Directions for this task
State how many lines in the rows below contain the string "version". Case counts, and give only the number.

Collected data
* * *
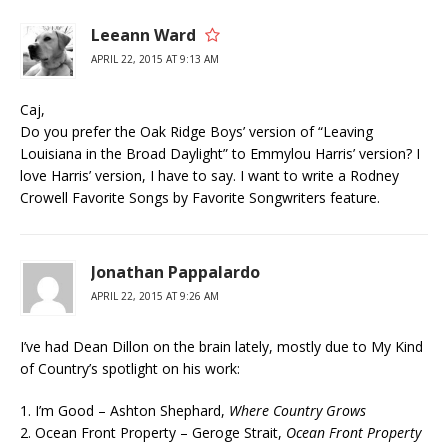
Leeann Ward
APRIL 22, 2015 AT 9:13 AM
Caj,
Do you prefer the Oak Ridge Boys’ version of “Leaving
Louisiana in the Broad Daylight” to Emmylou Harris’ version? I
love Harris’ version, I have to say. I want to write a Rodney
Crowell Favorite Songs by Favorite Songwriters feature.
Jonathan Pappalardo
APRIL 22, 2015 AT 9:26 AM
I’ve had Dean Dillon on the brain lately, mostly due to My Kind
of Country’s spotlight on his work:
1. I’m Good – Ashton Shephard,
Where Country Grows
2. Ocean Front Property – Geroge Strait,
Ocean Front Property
* * *
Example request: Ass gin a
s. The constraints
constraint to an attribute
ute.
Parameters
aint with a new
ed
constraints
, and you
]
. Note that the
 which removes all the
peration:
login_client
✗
* * *
Reply
3